"As far as the EPS and price target is concerned, we haven't changed any of the numbers because our numbers are still quite conservative compared to what street has been putting up," Abhineet Anand, Capital Goods Analyst, Quant Capital said.
In an interview to CNBC-TV18, Abhineet Anand, Capital Goods Analyst, Quant Capital shared his reading and outlook on enginnering conglomorate L&T's Q1FY15 earnings. the broking firm has downgraded the stock from buy to accumulate and maintains a target price of Rs 1,686/share.
Below is the transcript of Abhineet Anand\\'s interview with Anuj Singhal and Ekta Batra on CNBC-TV18. For the complete interview watch the accompanying video
Anuj: What is your reaction to L&T's numbers and do you think this 6 percent fall is warranted?
A: We are expecting a 5-7 percent fall in the stock price today. So by that terms, I think it has already reacted to those numbers. Standalone numbers are largely in line with our estimates consolidated where people have been slightly disappointed based on how hydrocarbon and how other segments have performed.
Ekta: What is your call on the stock and what sort of EPS changes have you made post the numbers?
A: We have downgraded stock from buy to accumulate meaning there is limited upside on the stock. As far as the EPS and price target is concerned, we haven't changed any of the numbers because our numbers are still quite conservative compared to what street has been putting up. So by that our FY16 EPS is Rs 60, which is around 15-20 percent below what the street is expecting.
Anuj: What would be a good entry point for L&T? I know it is down 7 percent today but at what point would you say that it is a good buy?
A: I would say from Rs 1,450 levels from where our target price would have maybe 15 percent upside would be a fair price for L&T to enter.
Anuj: What is a single biggest concern that investor should have for L&T from hereon?

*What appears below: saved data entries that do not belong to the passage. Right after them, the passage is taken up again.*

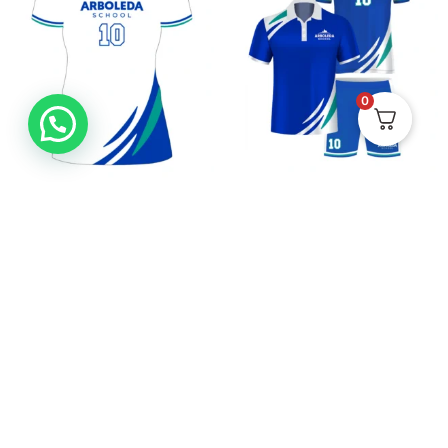
0
Camiseta de Fútbol
Kit Uniforme Futbol
Femenina Competencia –
Masculino Entreno –
Arboleda
Arboleda + Camisa de
presentación
$
950.000
$
200.000
Ver
Ver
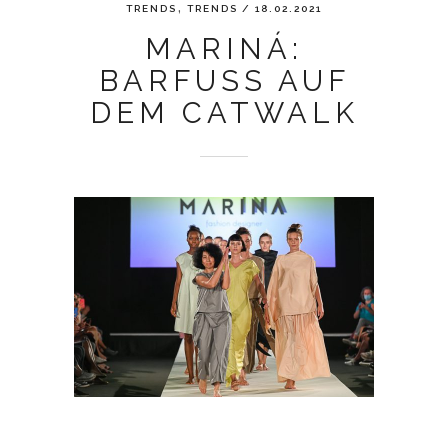
,
TRENDS
TRENDS
/ 18.02.2021
MARINÁ:
BARFUSS AUF D
EM CATWALK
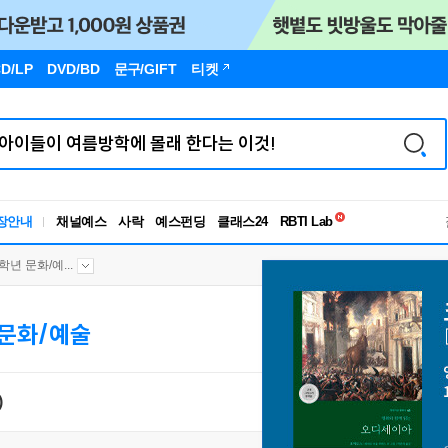
D/LP
DVD/BD
문구
/GIFT
티켓
독서유형검사
RBTI Lab
장안내
채널예스
사락
예스펀딩
클래스24
독서유형검사
6학년 문화/예...
 문화/예술
)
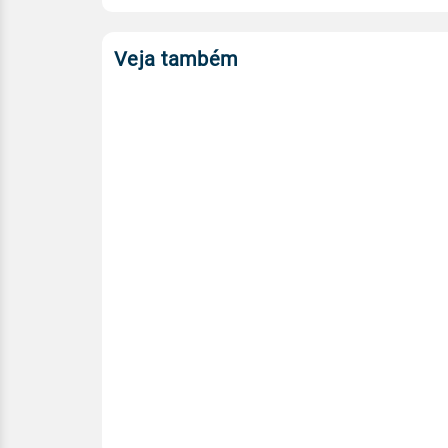
Veja também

A: One is obviously on the hydrocarbon -- the loss is large and maybe in the coming quarters, we might not have a loss but even a breakeven type of thing brings down your overall earnings. Second also, if you try to look into the order inflow for the quarter, X of services order hasn't grown much, it has grown only 3-4 percent. Unless the order inflow comes up specifically in the infrastructure space and we cannot estimate higher revenues in FY16 and years to come by, so these are fewer things, which I perceive as a real threat.